▸ **Description of the task**
Show each line in the listing below that contains the word "Left".

▸ **Data provided**
------------------------

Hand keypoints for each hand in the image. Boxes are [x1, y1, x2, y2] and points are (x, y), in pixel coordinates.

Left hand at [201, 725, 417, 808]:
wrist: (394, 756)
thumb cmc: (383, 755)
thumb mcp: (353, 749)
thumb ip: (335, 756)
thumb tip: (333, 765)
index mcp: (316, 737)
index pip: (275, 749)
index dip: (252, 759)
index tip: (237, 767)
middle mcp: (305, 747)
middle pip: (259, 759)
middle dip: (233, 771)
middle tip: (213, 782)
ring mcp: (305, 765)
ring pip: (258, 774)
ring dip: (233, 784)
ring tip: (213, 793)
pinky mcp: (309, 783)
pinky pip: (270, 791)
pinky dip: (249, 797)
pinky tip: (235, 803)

------------------------

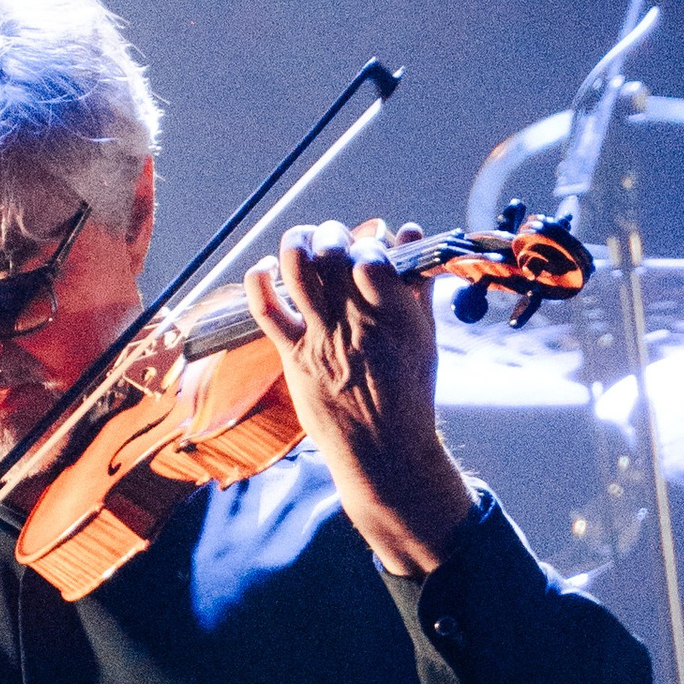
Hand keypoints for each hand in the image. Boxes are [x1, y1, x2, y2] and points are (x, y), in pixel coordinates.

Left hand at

------------------------

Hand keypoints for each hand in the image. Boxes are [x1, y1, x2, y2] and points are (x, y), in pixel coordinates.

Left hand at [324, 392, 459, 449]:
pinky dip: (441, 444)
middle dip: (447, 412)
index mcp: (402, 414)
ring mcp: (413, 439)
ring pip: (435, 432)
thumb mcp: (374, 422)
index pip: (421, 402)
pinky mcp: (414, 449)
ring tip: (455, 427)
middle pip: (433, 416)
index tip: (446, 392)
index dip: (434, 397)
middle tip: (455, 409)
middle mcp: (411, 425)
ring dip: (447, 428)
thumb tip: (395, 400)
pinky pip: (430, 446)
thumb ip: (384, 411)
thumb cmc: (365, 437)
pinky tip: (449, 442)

------------------------

▸ **Exercise solution**
Left hand at [201, 725, 417, 808]:
Left hand at
Left hand at [324, 392, 459, 449]:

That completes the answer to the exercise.